In the paragraph before the end I qualified with “almost” and vice versa. There is really a way that the United States is unique today: The US dollar is the global reserve currency.
The US dollar is the ‘product’ that foreigners want to get from Americans in exchange for what they export here. As is true of any and all money, no one wants to earn a dollar without a miserable miser. The US dollar is in demand because it can be easily exchanged for petroleum, pharmaceuticals, pinewood, pork, pretzel and all other salable products in almost any part of the world, most of which are priced in dollars in the international market. Because no other currency today is as widely and easily accepted as the US dollar worldwide, people around the world have a special demand for the US dollar.
And so, by the way, the Chinese may be able to replace American-supplied petroleum with petroleum supplied by Venezuela or Saudi Arabia, and with a little pain, the Chinese will not be able to replace it so easily from US dollars to bolivars. For China’s refusal to sell microchips to real Americans, China will have to get dollars to conduct world trade, and increase exports to countries other than the United States. But in order to increase exports to other countries, China needs to reduce the price it charges for its exports. The bottom line is that Beijing cannot reduce China’s exports to the United States without forcibly harming the Chinese people.

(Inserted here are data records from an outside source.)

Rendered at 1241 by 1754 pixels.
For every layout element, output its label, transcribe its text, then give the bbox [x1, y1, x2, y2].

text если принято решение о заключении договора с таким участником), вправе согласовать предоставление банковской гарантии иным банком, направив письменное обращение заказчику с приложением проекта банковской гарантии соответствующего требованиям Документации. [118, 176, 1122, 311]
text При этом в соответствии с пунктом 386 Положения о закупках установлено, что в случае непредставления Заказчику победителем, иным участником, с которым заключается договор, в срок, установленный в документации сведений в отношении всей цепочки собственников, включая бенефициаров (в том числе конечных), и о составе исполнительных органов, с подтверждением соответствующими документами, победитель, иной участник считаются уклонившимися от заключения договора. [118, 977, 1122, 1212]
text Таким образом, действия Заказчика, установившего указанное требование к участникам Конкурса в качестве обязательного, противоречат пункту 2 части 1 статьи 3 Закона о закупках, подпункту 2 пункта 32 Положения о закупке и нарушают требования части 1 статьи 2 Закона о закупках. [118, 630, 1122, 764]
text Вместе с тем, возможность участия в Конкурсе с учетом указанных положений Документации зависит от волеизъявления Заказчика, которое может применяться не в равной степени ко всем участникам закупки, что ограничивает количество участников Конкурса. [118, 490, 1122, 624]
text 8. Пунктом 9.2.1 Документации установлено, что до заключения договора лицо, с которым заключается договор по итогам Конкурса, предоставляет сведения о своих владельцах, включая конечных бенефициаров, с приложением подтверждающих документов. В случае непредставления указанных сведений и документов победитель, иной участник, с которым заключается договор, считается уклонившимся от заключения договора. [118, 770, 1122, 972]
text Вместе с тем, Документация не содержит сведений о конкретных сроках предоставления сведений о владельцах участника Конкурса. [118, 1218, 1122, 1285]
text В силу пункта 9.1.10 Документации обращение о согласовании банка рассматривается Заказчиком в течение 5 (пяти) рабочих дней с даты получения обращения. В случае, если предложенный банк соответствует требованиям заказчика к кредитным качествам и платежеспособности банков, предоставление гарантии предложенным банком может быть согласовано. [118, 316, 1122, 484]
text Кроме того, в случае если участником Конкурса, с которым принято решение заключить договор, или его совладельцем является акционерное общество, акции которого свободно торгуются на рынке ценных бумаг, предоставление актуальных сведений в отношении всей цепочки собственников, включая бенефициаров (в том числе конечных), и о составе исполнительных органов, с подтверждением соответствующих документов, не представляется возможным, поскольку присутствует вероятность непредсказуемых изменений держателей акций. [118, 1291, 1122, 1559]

Of course, the thugs in power in Beijing, and the greedy mandarins below them, may be willing to pay the price for harming America (especially since the price has spread to billions of Chinese people). But acknowledging that the economic dependence of all free-trading countries is always on foreign markets Mutual Reliance should at least stay away from the myth that the so-called “supply chain” is easy to return, use industrial policies to ensure more internal production of ‘key’ products and reduce the production of our preferred potatoes. Chips so as to increase the production of our microchip choice.